SSH Key Management: Security Best Practices

G5 Cyber Security

2 weeks ago

TL;DR

Using a separate SSH key per host (and user) is significantly more secure than using one SSH key for all hosts. While the single-key approach is easier to manage, it creates a much larger attack surface. This guide explains why and how to implement the best practice.

Why Separate Keys are Better

Think of your SSH keys like passwords. You wouldn’t use the same password for everything, right? If one service is compromised, all your accounts using that password are at risk. The same principle applies to SSH keys.

Reduced Blast Radius: If a key is stolen or compromised, only access to one host is affected.
Improved Auditing: It’s easier to track which users have access to specific servers.
Key Rotation: Easier to rotate keys for individual hosts without disrupting other connections.
Compliance: Many security standards require strict key management practices.

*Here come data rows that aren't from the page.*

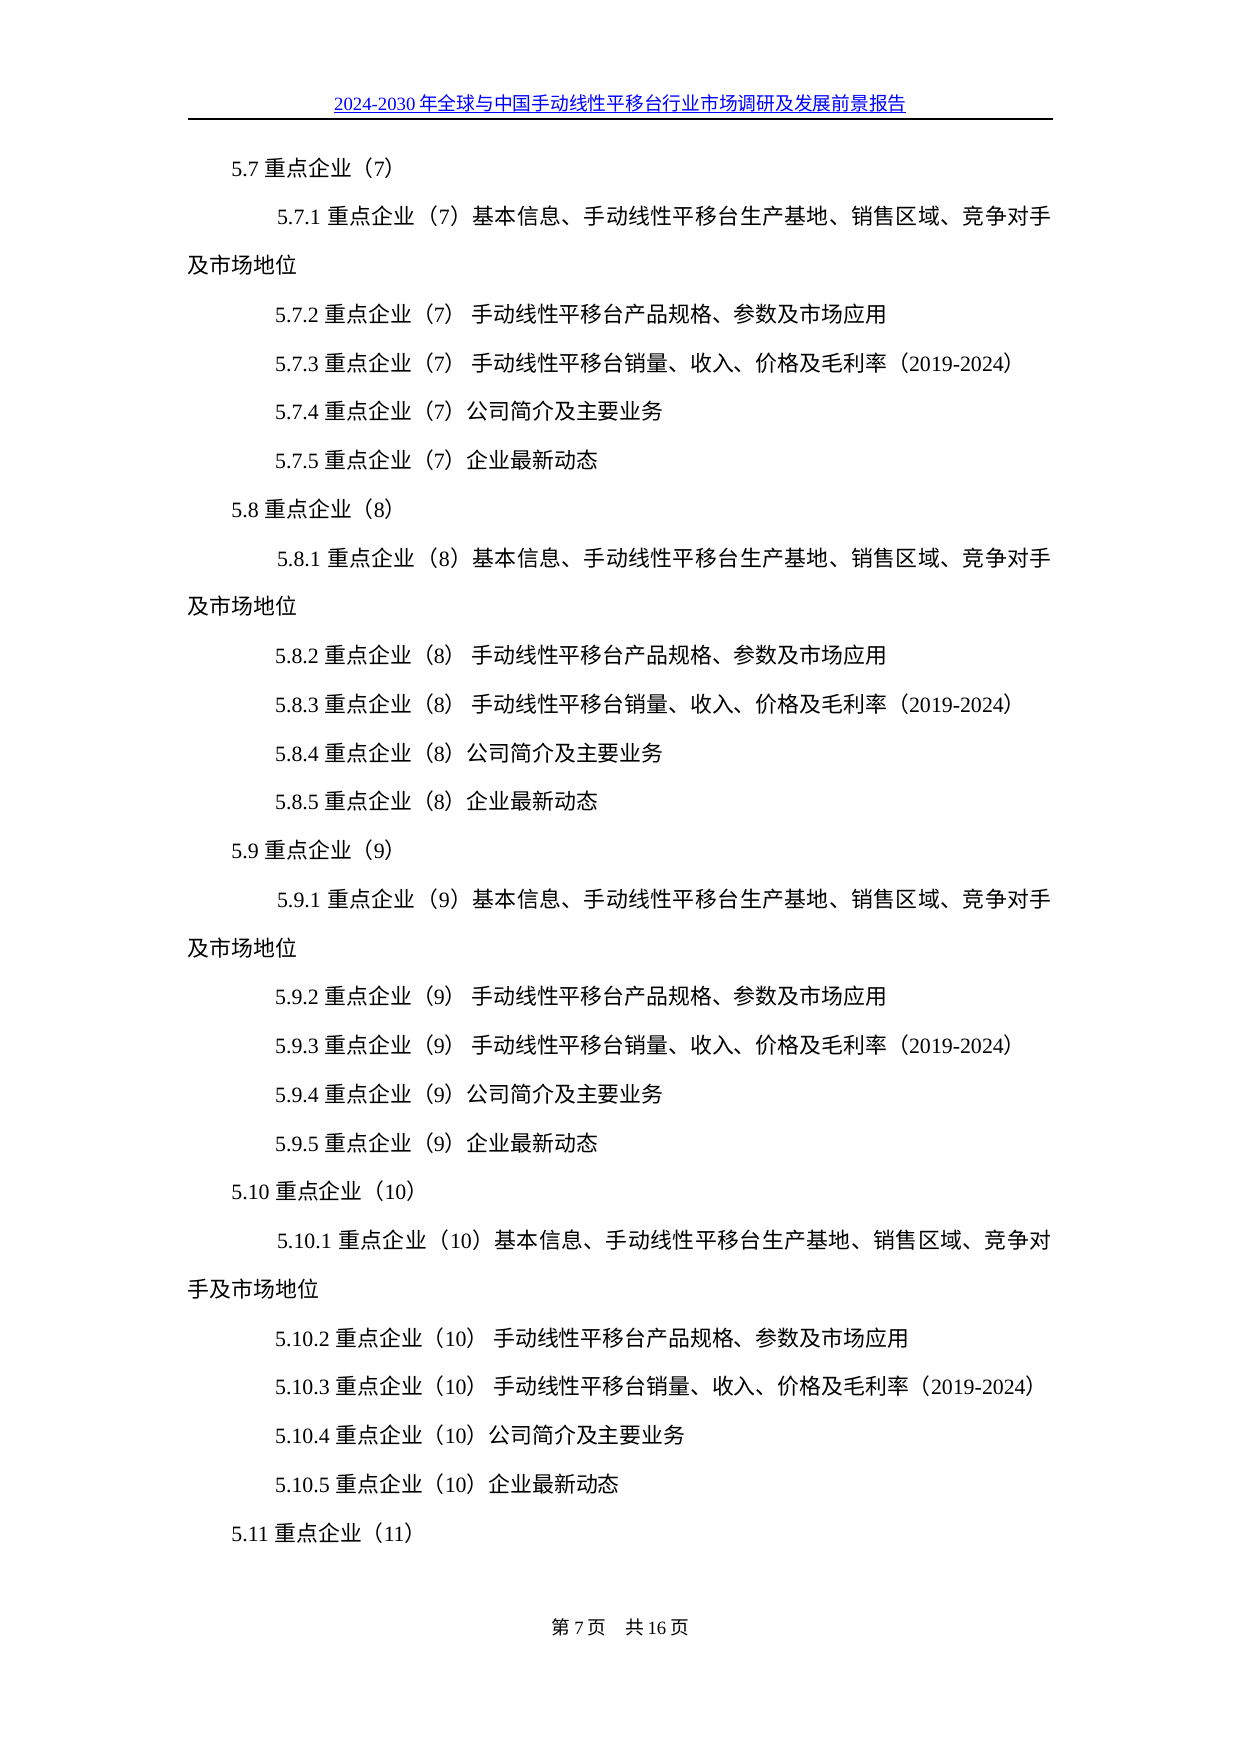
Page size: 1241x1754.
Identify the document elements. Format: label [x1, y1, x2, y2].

text [187, 150, 1053, 1548]
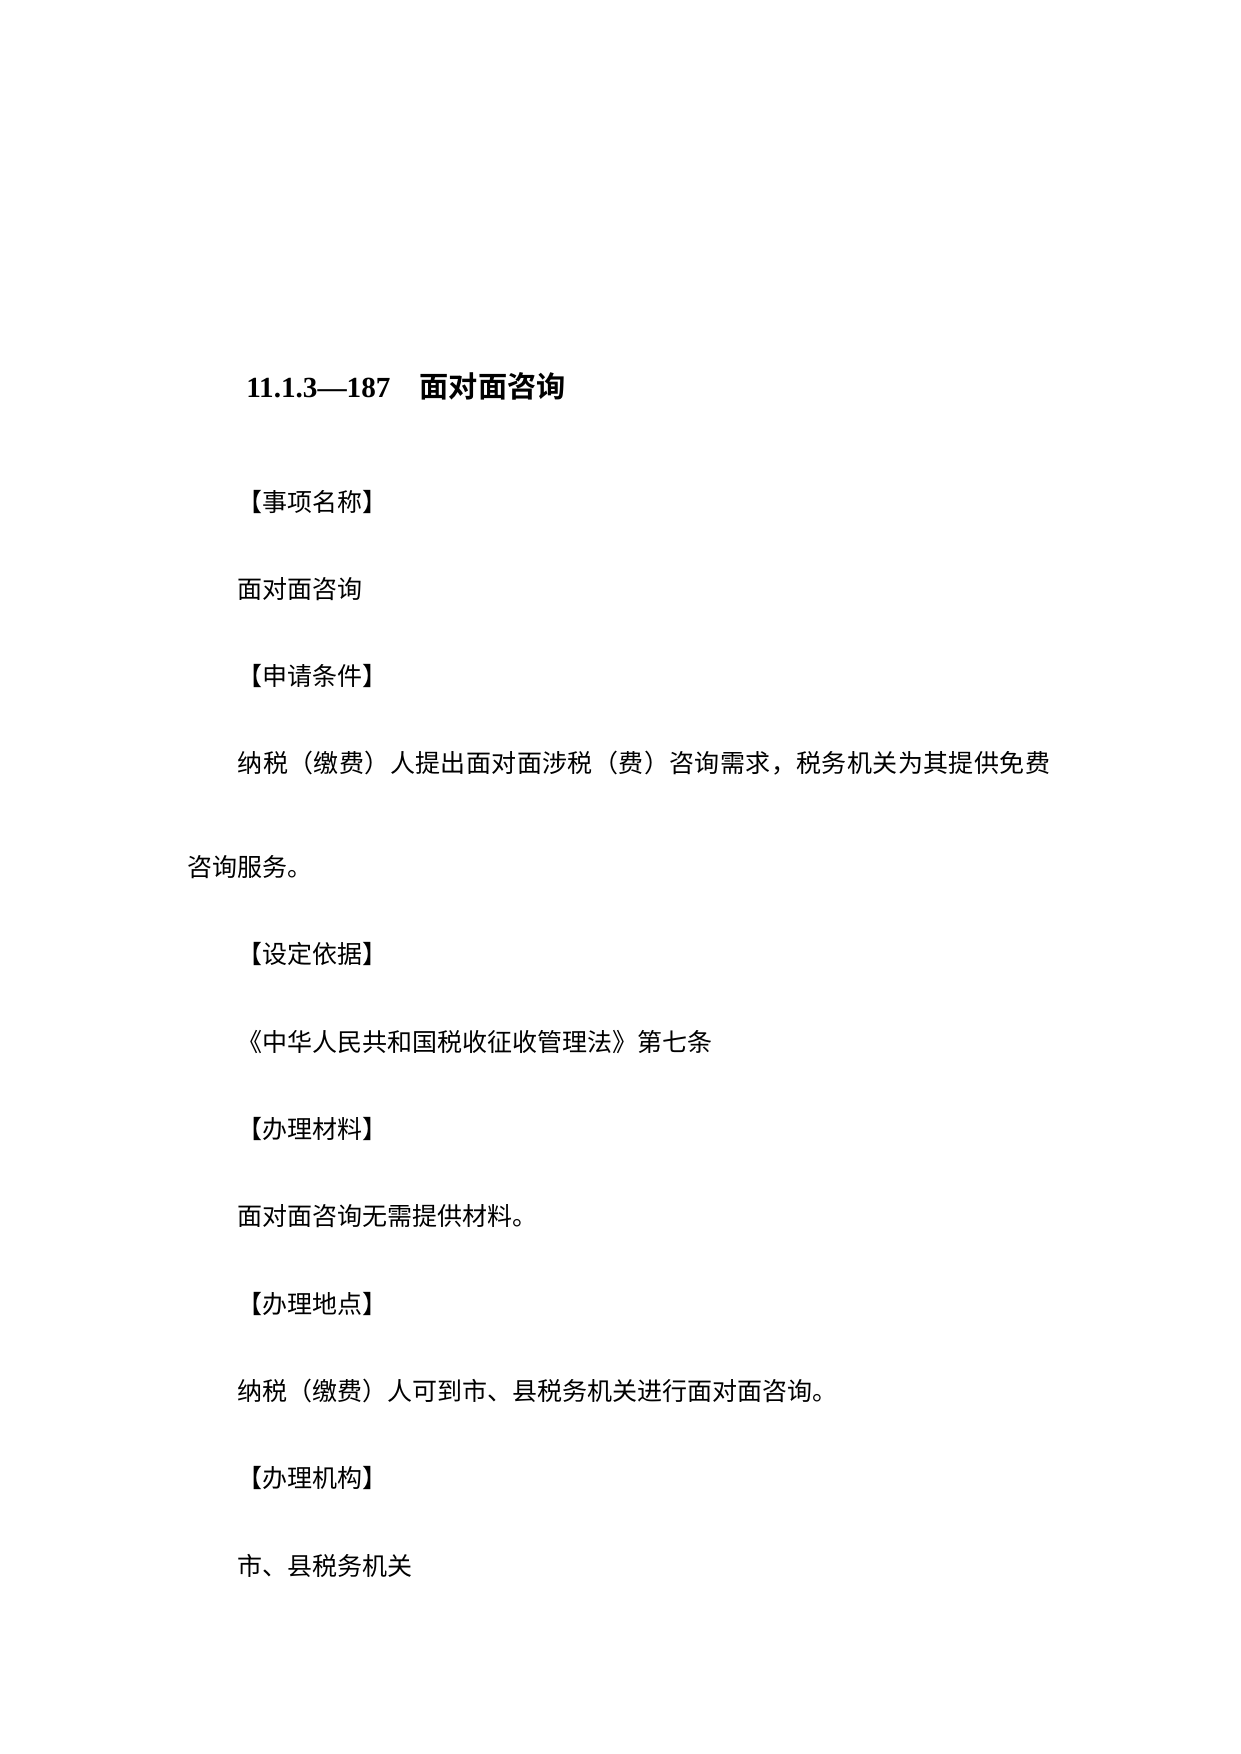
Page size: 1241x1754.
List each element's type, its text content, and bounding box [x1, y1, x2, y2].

text 【事项名称】 [187, 466, 1053, 535]
text 【设定依据】 [187, 918, 1053, 988]
text 《中华人民共和国税收征收管理法》第七条 [187, 1006, 1053, 1075]
text 【办理材料】 [187, 1093, 1053, 1162]
text 【办理地点】 [187, 1268, 1053, 1337]
text 【办理机构】 [187, 1442, 1053, 1511]
subtitle 11.1.3—187 面对面咨询 [187, 350, 1053, 419]
text 纳税（缴费）人可到市、县税务机关进行面对面咨询。 [187, 1355, 1053, 1424]
text 市、县税务机关 [187, 1529, 1053, 1599]
text 面对面咨询无需提供材料。 [187, 1180, 1053, 1249]
text 纳税（缴费）人提出面对面涉税（费）咨询需求，税务机关为其提供免费咨询服务。 [187, 727, 1053, 900]
text 面对面咨询 [187, 553, 1053, 622]
text 【申请条件】 [187, 640, 1053, 709]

Step-by-Step Guide: Separate SSH Keys

Generate a New Key Pair for Each Host/User Combination: Use the ssh-keygen command.
```
ssh-keygen -t rsa -b 4096 -f ~/.ssh/id_rsa_hostname -C "user@hostname"
```
Replace hostname with the actual hostname and adjust the path if needed. The `-t rsa` specifies RSA, `-b 4096` sets key length to 4096 bits (good security), and `-f` defines the filename.
Copy the Public Key to the Host: Use ssh-copy-id. This is the easiest method if you have password access initially.
```
ssh-copy-id -i ~/.ssh/id_rsa_hostname user@hostname
```
You’ll be prompted for the user’s password on the remote host.
Test the Connection: Try connecting using the new key.
```
ssh -i ~/.ssh/id_rsa_hostname user@hostname
```
If it connects without asking for a password, you’ve successfully added the key.
Disable Password Authentication (Highly Recommended): Once keys are set up, disable password authentication on the host to prevent brute-force attacks.
- Edit /etc/ssh/sshd_config as root.
- Find and change these lines:
```
PasswordAuthentication no
```
```
ChallengeResponseAuthentication no
```
- Restart the SSH service:
```
sudo systemctl restart sshd
```
Repeat for Each Host/User Combination: Follow steps 1-4 for every server and user you need to access.

Managing Multiple Keys

Using many keys can seem daunting, but SSH provides tools to make it manageable.

SSH Config File (~/.ssh/config): This file lets you define settings for different hosts.
```
Host hostname
```
```
  User user
```
```
  IdentityFile ~/.ssh/id_rsa_hostname
```
This way, you can simply type ssh hostname to connect using the correct key.
SSH Agent (ssh-agent): The agent stores your decrypted private keys in memory so you don’t have to enter passphrases repeatedly.
- Start the agent:
```
eval "$(ssh-agent -s)"
```
- Add your key(s) to the agent:
```
ssh-add ~/.ssh/id_rsa_hostname
```

Risks of Using a Single SSH Key

Compromised Key = Total Compromise: If your single key is stolen, an attacker gains access to all servers it’s authorized for.
Difficult Revocation: Revoking access requires changing the key on every server.
Limited Auditing: It’s hard to tell which host a connection originated from.